メルハバ通信

兵庫県高砂市在住。2017年4月まで20年間トルコに滞在。

ビトゥリスの墓所と犬

10リラの城壁、眺めは素晴らしかったけれど、入場料を取るにしては、整備状況がお粗末だったような気もする。
案内板は入口のところに簡単なのが一つあっただけで、望楼などが何処から上がれるようになっているのか、何の標識も出ていなかった。回廊の電気が切れていて、真っ暗な中を手探りで登った所もある。
城壁の下に立って、『多分、登り口はあの辺だろう』と見当をつけ、薄暗い入口に近づいてから、暫し躊躇った末に、中へ入って登り始めたりした。
薄暗い所に入って、中で男女が抱き合っていたら、話のネタになるだけだが、それぐらいじゃ済まされない場合もある。

20年ほど前の夏、南東部を旅行して、ビトゥリスの街を歩いていると、何か由緒のありそうな墓所の前に出た。
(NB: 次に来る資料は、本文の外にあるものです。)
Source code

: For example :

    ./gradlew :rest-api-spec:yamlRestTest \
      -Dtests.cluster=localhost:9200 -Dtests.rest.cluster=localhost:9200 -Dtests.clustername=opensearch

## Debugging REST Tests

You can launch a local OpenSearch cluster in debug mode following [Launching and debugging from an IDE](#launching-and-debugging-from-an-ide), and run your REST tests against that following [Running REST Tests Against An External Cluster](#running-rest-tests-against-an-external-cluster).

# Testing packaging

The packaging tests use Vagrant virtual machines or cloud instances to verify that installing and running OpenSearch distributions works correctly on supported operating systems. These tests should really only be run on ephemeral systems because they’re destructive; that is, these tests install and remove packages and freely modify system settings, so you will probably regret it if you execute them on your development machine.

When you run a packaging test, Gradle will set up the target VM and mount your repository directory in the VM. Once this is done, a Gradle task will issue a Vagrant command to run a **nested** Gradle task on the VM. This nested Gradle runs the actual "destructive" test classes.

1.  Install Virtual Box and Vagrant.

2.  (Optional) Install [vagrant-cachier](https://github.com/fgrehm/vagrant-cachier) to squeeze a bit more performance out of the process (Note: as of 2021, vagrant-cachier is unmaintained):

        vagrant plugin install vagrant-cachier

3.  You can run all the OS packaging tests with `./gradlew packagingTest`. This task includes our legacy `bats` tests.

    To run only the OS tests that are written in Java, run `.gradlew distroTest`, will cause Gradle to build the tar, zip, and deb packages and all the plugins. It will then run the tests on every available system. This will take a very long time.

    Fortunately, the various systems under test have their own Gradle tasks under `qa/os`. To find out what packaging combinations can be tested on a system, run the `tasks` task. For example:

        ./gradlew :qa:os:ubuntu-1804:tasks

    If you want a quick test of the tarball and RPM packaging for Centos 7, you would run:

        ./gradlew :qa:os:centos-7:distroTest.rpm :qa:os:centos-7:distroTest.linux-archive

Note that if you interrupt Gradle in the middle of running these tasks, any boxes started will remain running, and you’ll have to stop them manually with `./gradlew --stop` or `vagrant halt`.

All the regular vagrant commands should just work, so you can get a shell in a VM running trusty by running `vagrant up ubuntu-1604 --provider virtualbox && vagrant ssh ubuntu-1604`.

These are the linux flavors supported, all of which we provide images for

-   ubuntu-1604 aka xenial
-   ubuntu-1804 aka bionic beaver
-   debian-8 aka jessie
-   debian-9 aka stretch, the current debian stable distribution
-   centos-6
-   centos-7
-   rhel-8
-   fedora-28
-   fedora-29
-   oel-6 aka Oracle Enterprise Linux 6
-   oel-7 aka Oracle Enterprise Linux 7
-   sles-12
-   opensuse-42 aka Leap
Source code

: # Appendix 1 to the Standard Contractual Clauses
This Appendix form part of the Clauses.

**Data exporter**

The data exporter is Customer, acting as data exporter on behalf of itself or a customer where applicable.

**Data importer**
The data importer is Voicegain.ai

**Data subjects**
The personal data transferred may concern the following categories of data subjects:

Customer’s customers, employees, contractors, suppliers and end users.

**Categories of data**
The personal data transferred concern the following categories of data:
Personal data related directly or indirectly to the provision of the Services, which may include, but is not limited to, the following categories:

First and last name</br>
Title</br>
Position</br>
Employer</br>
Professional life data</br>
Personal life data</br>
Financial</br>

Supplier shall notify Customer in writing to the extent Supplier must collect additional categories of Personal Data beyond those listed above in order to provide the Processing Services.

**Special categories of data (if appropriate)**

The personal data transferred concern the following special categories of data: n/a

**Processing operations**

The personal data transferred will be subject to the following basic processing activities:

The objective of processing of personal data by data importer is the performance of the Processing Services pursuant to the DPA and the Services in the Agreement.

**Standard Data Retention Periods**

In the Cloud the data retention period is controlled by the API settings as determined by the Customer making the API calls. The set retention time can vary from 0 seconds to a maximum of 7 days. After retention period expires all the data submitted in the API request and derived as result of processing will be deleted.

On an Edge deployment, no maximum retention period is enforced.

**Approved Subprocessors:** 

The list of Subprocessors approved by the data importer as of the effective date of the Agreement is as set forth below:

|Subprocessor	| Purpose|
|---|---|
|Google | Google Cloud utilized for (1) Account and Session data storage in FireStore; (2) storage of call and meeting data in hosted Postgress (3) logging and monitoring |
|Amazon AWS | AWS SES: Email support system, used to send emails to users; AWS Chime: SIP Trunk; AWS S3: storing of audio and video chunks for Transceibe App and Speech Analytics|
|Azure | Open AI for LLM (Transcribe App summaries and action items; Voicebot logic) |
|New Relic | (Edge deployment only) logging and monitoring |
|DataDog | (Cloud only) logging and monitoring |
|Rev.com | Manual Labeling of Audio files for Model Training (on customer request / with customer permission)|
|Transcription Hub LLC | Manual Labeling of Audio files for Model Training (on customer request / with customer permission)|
背の高さほどの石造りの構造で、半地下のようなところに降りて行く入口が一つあった。
少し身を屈めなければ入れない高さで、4段ほどの階段を降りて行くようになっている。奥の方は暗くて見えないが、どうやら石棺らしきものが置かれているようだ。
その時は、殆ど躊躇うこともなく、遺跡の発見者になったような気分で、暗がりの中へ降りて行った。そうしたら、石棺の脇に寝そべっていたと思われる大きな犬が、いきなり身を起こして躍り掛かって来たのである。
私は、「ひょええー」とか、だらしない叫び声を発したまま、階段の上へ仰向けにひっくり返ってしまい、犬は私の上を越えて外へ飛び出して行った。まあ、犬の方も、いきなり変な奴が入って来て、あっと驚いたのだろう。
私はひっくり返る際に、何処かへ頭をぶつけたらしい。起き上がってから、そこへ手を持って行くと、少し血が出ているのが解る。しかし、せっかくだから、石棺の周りをぐるっと一回りしてから外へ出た。中は目が慣れたら、それほどの暗さでもなかった。
その日は、頭の些細な怪我はともかく、服に血がついてしまったため、街の方々で何度も、「どうしたんだ?」と心配そうに近寄って来る人たちへ、同じことを繰り返し説明しなければならなかった。当時は、ビトゥリス辺りの山間部でも、武力衝突が散発していて、一帯は非常事態宣言地域になっていたのである。